From the point of view of a five-year-old in Primary giving her first talk, the public speaking skills alone are invaluable. But more than the leadership skills we inevitably learn, it’s the following skills that really make us successful. Not following as in sheep, but following as in setting aside our own egos, desires, and opinions on behalf of a higher ideal. Sometimes that ideal is as lofty as getting to heaven; other times it’s as inconvenient as being volunteered to deliver invitations to another organization’s activity.

In the latter case, there is bound to be some grumbling---Mormons are human after all—but even if the occasional member finds a way to bow out of unpleasant requests, most of us just get it done, and therein lies the crux of success in any situation.

When we find ourselves in the military, the senate, or the boardroom, we’re often as comfortable supporting other leaders as we are doing the leading ourselves. We’ve done both, understood both, and, over time, been given the chance to master both.

Society in general is increasingly taught that what matters is the self—self-expression, self-fulfillment, self-reference. I’m not philosophically opposed to any of the three, but having worked in a variety of settings with a variety of people, individuals who focus on the self are pains and, in my opinion, need to get over themselves. How refreshing and delightful for leaders and peers alike to associate with people who are able to set aside egos, desires, and opinions and just get it done. If we know how to make other people successful, no wonder we’re successful.

Being a Mormon is no guarantee of humility and teamwork, but Mormon doctrine is a sure recipe for teaching both. Go us.


Three Blind Men and an Elephant

A friend of mine, an inactive Mormon since the age of fifteen, has taken to Facebook asking for clarification of Mormon doctrine. She wants to know why some Mormons—self-identified as devout—came to her lesbian wedding while others—self-identified as devout—said they couldn’t because the LDS Church doesn’t support gay marriage.

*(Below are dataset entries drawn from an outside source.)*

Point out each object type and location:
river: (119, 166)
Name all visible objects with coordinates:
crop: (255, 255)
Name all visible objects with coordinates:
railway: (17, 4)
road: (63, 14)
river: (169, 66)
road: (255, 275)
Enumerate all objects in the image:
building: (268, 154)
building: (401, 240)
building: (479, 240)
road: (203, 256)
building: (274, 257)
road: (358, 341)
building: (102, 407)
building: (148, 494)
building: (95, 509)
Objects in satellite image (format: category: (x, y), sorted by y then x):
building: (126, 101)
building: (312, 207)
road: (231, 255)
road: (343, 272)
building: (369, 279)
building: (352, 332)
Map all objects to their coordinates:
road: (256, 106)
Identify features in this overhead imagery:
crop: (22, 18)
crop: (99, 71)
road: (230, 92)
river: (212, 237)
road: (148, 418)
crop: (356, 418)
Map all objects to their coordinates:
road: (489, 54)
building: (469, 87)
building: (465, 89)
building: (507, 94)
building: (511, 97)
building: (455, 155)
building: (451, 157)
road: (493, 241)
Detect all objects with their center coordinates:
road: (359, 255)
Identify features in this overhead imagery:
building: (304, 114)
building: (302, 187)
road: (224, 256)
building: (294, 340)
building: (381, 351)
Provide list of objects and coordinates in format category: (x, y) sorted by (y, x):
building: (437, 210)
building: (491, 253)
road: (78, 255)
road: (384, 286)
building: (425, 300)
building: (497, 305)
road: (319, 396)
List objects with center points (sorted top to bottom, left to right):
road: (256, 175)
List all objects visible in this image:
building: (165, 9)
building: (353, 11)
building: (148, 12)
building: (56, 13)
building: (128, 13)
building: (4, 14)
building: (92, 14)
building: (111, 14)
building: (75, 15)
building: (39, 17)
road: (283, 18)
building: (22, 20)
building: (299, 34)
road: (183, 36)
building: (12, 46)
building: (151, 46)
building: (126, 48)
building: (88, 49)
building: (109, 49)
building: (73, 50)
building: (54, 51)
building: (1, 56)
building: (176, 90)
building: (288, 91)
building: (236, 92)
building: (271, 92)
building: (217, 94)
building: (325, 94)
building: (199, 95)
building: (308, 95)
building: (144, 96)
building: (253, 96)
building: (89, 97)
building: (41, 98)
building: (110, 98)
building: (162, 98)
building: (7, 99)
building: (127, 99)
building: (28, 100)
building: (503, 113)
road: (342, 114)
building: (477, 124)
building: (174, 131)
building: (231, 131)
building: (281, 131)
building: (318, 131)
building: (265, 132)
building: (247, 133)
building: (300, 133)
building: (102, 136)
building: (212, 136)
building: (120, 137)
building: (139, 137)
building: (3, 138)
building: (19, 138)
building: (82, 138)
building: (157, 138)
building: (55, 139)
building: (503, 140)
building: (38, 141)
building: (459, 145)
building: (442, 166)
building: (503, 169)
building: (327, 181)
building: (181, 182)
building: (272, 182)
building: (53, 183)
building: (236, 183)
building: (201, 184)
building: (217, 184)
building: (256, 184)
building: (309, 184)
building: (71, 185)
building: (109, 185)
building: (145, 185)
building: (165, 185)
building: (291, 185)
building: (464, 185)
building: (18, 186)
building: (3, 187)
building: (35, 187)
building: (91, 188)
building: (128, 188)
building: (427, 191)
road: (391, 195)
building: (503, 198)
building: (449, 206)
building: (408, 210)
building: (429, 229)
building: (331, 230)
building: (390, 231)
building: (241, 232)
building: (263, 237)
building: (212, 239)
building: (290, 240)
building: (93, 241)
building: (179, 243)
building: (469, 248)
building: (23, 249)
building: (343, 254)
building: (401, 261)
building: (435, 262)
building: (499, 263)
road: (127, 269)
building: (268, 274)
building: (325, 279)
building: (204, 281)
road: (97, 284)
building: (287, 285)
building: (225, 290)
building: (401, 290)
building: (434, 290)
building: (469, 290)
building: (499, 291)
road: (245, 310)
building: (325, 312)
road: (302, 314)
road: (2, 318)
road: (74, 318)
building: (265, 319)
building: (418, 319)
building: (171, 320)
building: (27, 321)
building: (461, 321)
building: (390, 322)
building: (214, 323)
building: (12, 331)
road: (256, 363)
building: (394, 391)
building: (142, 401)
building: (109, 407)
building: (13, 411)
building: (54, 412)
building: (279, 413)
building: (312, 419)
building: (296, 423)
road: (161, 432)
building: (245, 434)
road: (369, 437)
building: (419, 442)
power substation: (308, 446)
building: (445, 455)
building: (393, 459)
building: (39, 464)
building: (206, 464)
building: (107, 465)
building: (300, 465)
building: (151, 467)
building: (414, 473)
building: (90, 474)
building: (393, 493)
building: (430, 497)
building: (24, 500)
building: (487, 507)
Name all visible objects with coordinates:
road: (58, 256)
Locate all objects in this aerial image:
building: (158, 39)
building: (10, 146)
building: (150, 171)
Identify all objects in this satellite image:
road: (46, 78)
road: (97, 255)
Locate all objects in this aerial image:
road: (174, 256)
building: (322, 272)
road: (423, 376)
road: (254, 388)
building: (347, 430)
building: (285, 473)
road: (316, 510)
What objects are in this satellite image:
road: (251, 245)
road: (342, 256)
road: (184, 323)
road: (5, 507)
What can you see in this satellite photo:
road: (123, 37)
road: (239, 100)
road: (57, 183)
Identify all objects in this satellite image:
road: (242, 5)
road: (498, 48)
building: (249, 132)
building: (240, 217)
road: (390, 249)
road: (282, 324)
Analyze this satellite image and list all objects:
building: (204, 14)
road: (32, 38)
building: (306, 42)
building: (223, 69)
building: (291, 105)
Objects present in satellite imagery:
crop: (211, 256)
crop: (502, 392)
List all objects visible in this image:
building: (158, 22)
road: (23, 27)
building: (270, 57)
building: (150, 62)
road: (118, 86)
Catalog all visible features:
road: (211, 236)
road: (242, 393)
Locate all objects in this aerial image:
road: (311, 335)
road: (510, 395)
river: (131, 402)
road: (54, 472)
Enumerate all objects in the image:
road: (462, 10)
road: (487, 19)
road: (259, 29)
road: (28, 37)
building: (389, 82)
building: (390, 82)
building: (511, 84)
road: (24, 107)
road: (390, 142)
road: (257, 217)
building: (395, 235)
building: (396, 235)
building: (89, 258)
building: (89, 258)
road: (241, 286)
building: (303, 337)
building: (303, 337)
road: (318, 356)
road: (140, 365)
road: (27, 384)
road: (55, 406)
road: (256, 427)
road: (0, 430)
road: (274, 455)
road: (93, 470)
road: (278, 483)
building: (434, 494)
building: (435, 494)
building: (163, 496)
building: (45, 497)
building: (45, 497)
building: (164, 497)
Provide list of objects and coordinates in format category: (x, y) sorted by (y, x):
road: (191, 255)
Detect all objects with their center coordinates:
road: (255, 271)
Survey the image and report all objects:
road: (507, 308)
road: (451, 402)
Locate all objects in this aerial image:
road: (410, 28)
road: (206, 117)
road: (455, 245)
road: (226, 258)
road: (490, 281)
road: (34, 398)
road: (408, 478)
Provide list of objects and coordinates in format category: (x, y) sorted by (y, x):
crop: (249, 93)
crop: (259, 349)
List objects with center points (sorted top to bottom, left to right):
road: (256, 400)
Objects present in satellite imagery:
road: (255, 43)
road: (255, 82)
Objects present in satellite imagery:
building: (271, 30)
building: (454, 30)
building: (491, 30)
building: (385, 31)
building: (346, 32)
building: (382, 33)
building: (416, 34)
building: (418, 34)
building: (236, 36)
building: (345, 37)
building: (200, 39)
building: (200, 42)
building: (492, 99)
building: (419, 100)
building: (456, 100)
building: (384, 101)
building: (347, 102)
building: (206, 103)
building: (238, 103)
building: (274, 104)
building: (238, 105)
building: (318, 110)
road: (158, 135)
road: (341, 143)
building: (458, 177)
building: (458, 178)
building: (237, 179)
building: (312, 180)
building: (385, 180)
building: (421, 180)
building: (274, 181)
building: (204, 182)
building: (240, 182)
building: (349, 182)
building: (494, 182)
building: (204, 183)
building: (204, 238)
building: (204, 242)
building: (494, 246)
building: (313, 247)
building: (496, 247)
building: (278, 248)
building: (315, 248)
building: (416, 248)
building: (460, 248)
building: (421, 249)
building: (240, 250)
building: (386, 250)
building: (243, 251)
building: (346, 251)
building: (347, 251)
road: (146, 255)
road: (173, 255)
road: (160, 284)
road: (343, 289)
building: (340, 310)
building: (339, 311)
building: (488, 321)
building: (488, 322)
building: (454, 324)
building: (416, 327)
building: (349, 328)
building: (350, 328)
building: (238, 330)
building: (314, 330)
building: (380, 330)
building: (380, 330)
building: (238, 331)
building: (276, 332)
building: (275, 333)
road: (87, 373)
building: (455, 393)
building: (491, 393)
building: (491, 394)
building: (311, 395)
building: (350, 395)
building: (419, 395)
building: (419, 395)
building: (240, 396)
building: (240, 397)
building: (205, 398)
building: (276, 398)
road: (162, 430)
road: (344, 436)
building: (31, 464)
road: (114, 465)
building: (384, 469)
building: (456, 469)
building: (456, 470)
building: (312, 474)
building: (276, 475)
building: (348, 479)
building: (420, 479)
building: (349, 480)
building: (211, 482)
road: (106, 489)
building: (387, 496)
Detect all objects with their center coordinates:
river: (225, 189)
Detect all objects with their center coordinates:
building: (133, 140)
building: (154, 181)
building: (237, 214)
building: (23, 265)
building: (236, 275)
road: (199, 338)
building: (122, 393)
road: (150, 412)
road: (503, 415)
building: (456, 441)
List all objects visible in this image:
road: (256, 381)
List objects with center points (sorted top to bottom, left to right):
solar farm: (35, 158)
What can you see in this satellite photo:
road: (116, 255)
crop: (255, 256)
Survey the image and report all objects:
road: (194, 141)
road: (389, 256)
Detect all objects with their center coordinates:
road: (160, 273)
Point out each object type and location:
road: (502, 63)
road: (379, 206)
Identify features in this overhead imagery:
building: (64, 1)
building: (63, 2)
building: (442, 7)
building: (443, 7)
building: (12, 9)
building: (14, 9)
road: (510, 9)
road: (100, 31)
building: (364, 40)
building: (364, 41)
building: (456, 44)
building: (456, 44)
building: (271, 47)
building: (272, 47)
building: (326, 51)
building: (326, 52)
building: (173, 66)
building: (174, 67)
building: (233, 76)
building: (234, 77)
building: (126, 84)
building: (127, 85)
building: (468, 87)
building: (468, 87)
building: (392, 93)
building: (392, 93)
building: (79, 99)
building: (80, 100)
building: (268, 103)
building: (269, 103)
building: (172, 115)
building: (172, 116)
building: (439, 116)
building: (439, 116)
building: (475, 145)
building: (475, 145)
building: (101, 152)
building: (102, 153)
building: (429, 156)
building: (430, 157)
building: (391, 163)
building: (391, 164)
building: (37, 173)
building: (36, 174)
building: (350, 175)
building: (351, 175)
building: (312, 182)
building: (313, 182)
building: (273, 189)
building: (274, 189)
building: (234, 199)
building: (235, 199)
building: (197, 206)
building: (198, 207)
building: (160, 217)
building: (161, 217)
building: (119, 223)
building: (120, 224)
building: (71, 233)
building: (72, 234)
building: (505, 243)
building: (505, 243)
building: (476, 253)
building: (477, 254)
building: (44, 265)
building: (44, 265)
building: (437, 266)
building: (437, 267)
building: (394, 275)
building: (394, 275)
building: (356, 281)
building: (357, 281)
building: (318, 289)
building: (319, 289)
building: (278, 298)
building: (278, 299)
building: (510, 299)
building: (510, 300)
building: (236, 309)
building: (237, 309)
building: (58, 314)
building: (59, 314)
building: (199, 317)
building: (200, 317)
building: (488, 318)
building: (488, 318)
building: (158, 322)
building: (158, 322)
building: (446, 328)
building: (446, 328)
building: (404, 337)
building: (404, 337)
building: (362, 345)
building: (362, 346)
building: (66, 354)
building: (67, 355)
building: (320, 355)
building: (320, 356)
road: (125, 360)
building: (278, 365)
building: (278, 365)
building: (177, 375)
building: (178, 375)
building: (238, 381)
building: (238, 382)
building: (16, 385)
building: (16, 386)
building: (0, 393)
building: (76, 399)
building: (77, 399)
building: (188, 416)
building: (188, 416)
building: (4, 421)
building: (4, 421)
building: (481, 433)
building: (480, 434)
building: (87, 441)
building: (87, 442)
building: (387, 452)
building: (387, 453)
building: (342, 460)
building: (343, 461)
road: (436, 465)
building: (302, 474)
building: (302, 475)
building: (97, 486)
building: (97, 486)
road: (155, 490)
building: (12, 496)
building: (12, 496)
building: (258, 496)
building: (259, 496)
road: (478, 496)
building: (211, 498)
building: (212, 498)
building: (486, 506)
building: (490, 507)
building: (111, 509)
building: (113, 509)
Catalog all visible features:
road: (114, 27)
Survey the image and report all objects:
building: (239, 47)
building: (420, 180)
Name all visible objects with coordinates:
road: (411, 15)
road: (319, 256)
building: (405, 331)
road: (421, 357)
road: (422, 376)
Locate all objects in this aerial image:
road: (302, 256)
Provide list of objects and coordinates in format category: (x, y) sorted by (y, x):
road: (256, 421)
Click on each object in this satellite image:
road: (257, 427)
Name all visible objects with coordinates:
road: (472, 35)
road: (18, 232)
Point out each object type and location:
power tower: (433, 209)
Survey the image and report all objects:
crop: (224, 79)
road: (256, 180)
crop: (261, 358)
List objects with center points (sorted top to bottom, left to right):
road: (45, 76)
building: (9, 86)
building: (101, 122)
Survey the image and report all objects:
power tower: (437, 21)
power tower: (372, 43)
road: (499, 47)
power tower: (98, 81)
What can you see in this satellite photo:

My friend feels hurt—very hurt—by the family members who chose not to come to her wedding, faithful Mormons who believe their religion precludes them from attending a gay wedding and believe that other Mormons who attended don’t understand their doctrine correctly. On the other side are friends who chose to come, faithful Mormons who believe agency allows them to support her right to choose for herself and believe that other Mormons who boycotted don’t understand their doctrine correctly.

It’s like arguing over when life begins: there is in fact an answer to that question, but the answer will be known indisputably only in a future perfect eternal realm. Meanwhile here on earth, we have to do the best we can with what we have. None of us can step outside our experience—we are defined by it. If we experience the trunk of the elephant, life goes up, down and all around. If we experience the side, life is big and flat, unchanging in every direction. If we experience the tail, life isn’t much, just a few flicks of thin rope.

The Old Testament Israelites were governed by an overwhelming number of rules, even, as I understand it, exactly how many steps they could take on the Sabbath. Joseph Smith wanted us to learn correct principles so we could govern ourselves. The problem with my friend’s question is that there are a multitude of correct principles that apply to attending a gay wedding. We each have to struggle and puzzle out for ourselves which course of action is correct, and I would expect there to be a range of conclusions, just like faithful Mormons come down on different sides of whether to tithe on the gross or the net, whether to watch t.v. on Sunday, whether to cook with wine.

I suspect it really doesn’t matter what choice we as individuals make—we’re all at different places in the gospel—as long as we feel peace about it. The only thing I’m pretty sure of is that judging someone else’s correct principle as wrong is like the bumper sticker President Uchtdorf cited in General Conference: “Don’t judge me because I sin differently than you.”